Personal information
- Full name: Pavel Malcharek
- Date of birth: 16 February 1986 (age 40)
- Place of birth: Ostrava, Czechoslovakia
- Height: 1.83 m (6 ft 0 in)
- Position: Forward

Team information
- Current team: MFK Havířov (assistant)

Youth career
- 1993–2002: Vítkovice

Senior career*
- Years: Team / Apps / (Gls)
- 2002–2004: Vítkovice / 48 / (7)
- 2004–2005: Sparta Prague / 35 / (8)
- 2005–2007: Slovácko / 27 / (1)
- 2007–2008: Viktoria Plzeň / 38 / (0)
- 2008–2011: Tescoma Zlín / 45 / (2)
- 2011: Spartak Trnava / 5 / (0)
- 2011: → Baník Ostrava (loan) / 7 / (0)
- 2012–2014: Tescoma Zlín / 52 / (11)
- 2014–2016: Fotbal Třinec / 46 / (12)
- 2016–2017: Rohrendorf / 17 / (11)
- 2017–2018: Parndorf / 19 / (5)
- 2018: Markt Allhau / 9 / (2)
- 2018–2019: Rohrendorf / 14 / (5)
- 2020–2022: MFK Havířov

International career
- 2001: Czech Republic U-16 / 3 / (4)
- 2002–2003: Czech Republic U-17 / 20 / (10)
- 2003–2005: Czech Republic U-19 / 24 / (7)
- 2006: Czech Republic U-21 / 1 / (0)

Managerial career
- 2022–: MFK Havířov (assistant)

= Pavel Malcharek =

Czech footballer (born 1986)

Pavel Malcharek (born 16 February 1986) is a retired Czech footballer, who played as a forward.
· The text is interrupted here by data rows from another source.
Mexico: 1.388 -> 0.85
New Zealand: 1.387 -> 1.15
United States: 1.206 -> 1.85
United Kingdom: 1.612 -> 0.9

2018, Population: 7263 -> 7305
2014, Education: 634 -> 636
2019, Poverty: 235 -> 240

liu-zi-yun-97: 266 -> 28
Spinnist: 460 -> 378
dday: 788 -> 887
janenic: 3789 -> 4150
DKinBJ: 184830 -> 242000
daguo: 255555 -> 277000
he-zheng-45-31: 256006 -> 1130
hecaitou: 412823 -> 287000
He is currently the assistant coach of Czech club MFK Havířov.

==Playing career==
Malcharek started his football career in his native Ostrava at Vítkovice. At the age of 16 he already played the Second League for Vítkovice. Eventually he moved to the top Czech club, Sparta Prague but was not able to break to the first squad and was transferred to Slovácko. Malcharek eventually played for Viktoria Plzeň and recently played at Tescoma Zlín.
In June 2011 he has joined Spartak Trnava.
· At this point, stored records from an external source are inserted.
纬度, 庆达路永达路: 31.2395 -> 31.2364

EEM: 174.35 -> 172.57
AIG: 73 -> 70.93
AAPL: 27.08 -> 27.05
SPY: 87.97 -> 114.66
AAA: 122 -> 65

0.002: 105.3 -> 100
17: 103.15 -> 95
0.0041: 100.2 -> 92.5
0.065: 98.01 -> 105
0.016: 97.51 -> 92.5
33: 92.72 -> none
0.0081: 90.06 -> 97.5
Malcharek was a member of Czech Republic youth national teams since the under-16 level.

===Later career===
After a few years in Austria, Malcharek moved back to the Czech Republic, signing for MFK Havířov. From the beginning of 2022–23, Malcharek served as a playing assistant coach for the club. In March 2023, he was also named president of the club.

As of January 2024, Malcharek was still working at Havířov as an assistant coach.